■ 本文:
────────────────

3つ目は、「遷延性意識障害者は寝たきりで生活費がかからないのだから、生活費控除をすべきではないか」という議論です。たしかに、こうした主張を認めているケースもごくまれにありますが、障害者と言えど、外出の際には洋服も必要で、情操教育のためには音楽を聴いたり、読書をしたり、健常者と同じようにテレビも見ます。実際に、こうした刺激を与えることで感情表現が豊かになり、意思表示が可能になることもあるのです。また、我々は、ノーマライゼーションという観点からも、控除すべきではないと強く主張したところ、相手側の主張は完全に排除されました。 (東京地裁管内 和解)
増額のポイント
自宅介護のメリットと介護プランを緻密に立証した結果、1800万円という極めて高額な住宅改造費が、さらに、介護雑費は日額1500円(平均余命まで61年間=約1000万円)、職業介護料も日額2万円が認められたことで、介護費用のみで合計1億7000円という高額で和解を成立させることができた。

────────────────

■ 記録データ:
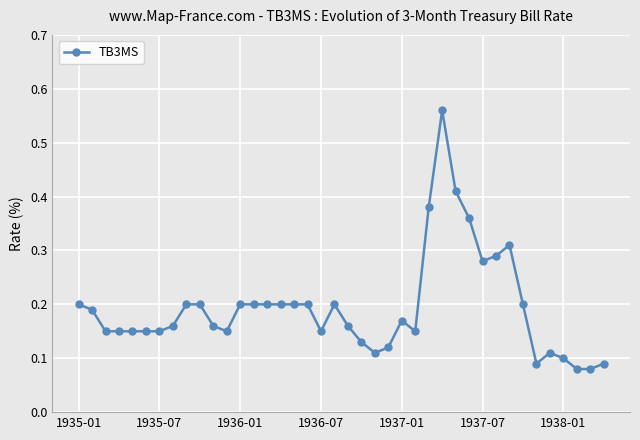

What is the difference between the maximum and minimum values?

0.5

────────────────

■ 作業内容:
遷延性意識障害者の賠償をめぐる本文を、最後の文の後から書き継いでください。

■ 回答:
また、本件被害者は助手席に同乗中、不可抗力の事故で人生を奪われ、介護にあたる両親の苦しみも計り知れないものだった。我々はそうした辛さもしっかりと主張した結果、本人分3500万円という高額な慰謝料につながった。
ご家族は日々大変辛い介護の日々を送っておられるが、我々との出会いにより、自宅介護のための十分な設備と介護費用を確保することができ、その点においてはご安堵いただいた事例である。
加害者自らが、遷延性意識障害という重篤な障害を負わせているにも拘らず、訴訟において「余命が短い=長生きしない(早く死ぬ)」という被告主張は言語道断である。この非人道的な反論を粉砕できたことは、大きな意義がある。